At 6:30 a.m. on a Wednesday morning, more than 100 students gather at a church adjacent to a high school in northeastern Indiana. They’re fed a hot breakfast by church volunteers, then they split into small groups led by 20 adult leaders. At 7:30 they walk out of the church and head across the lawn to start their class day—equipped with the tools they need to make an impact in the most natural mission field they’ll ever experience.
Five years ago I would’ve been describing a Campus Life student leader gathering—a weekly parachurch outreach event. But no longer. In the late ‘90s a tight network of youth ministers in the town decided to share the ownership for this campus-based student leadership team. And that’s been the catalyst for three breakthroughs:
• In the past, the community’s teenagers felt caught in the middle of a tug of war with church and parachurch leaders pulling on either side. Now, because the youth leaders in town are working together, the kids don’t feel that tension.

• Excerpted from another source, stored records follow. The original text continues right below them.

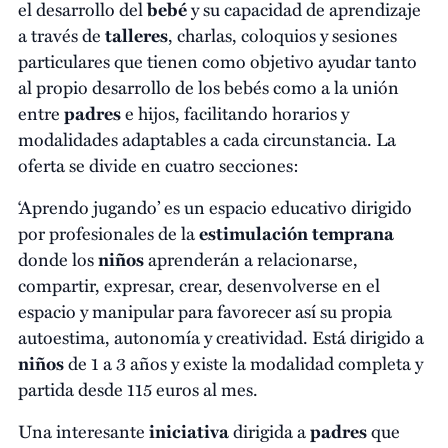
el desarrollo del
bebé
y su capacidad de aprendizaje
a través de
talleres
, charlas, coloquios y sesiones
particulares que tienen como objetivo ayudar tanto
al propio desarrollo de los bebés como a la unión
entre
padres
e hijos, facilitando horarios y
modalidades adaptables a cada circunstancia. La
oferta se divide en cuatro secciones:
‘Aprendo jugando’ es un espacio educativo dirigido
por profesionales de la
estimulación
temprana
donde los
niños
aprenderán a relacionarse,
compartir, expresar, crear, desenvolverse en el
espacio y manipular para favorecer así su propia
autoestima, autonomía y creatividad. Está dirigido a
niños
de 1 a 3 años y existe la modalidad completa y
partida desde 115 euros al mes.
Una interesante
iniciativa
dirigida a
padres
que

• Before, the town’s youth leaders felt pulled between competing goals—reaching unchurched kids and helping their own churched kids to grow. This unified student leadership gathering helped them invest in both goals simultaneously.
• More young people have committed their lives to Christ, and more are connected to a local church for growth, community, and discipling.
In the search for effective evangelism strategies, one that’s proven to work well is unifying a community’s youth leaders to support student outreach efforts on their high school campus. What are the keys?
1. Begin with a campus focus, not a church focus. Evangelism thinking begins with an outreach target. It asks, “What people, or group of people, do we want to reach for Christ?” By focusing on the high school campus, students more naturally think about the orbit of non-Christian friends and acquaintances with whom they have the most ready access.
2. Visible unity pays off. This shouldn’t surprise us, but in our urgency to reach the unchurched we often jump into new approaches without establishing our presence properly. Putting love and unity on display was Jesus’ clear priority in making God known to the world (John 13:35; 17:23). Maybe the daunting mountain called “unifying the Body of Christ” has put us off from attacking the very climbable peak in our back yard. But Christian students who spend hours a day in the same school can come together. When they do, their unity is attention-grabbing to their unchurched classmates.
3. Adults pave the way. Student unity must be caught from adults. So recruit a team of adults who want a career in modeling, Jesus style! Their integrity will be on display as they coach and resource student leaders from many different “tribes.” Some teenagers are nearly ready to have meaningful conversations with their friends about following Jesus. Others aren’t so bold, but would willingly invite their friends to hear about Christ through the right event, trip, or meeting. Each student can experience the power of God by seeing answered prayers on behalf of non-Christian friends. And a united team of Christian adults can show teenagers a thing or two about partying when unchurched students come to Christ!
Dave Rahn is a longtime youth pastor, youth ministry professor, and a vice president of Youth For Christ. He lives in Indiana.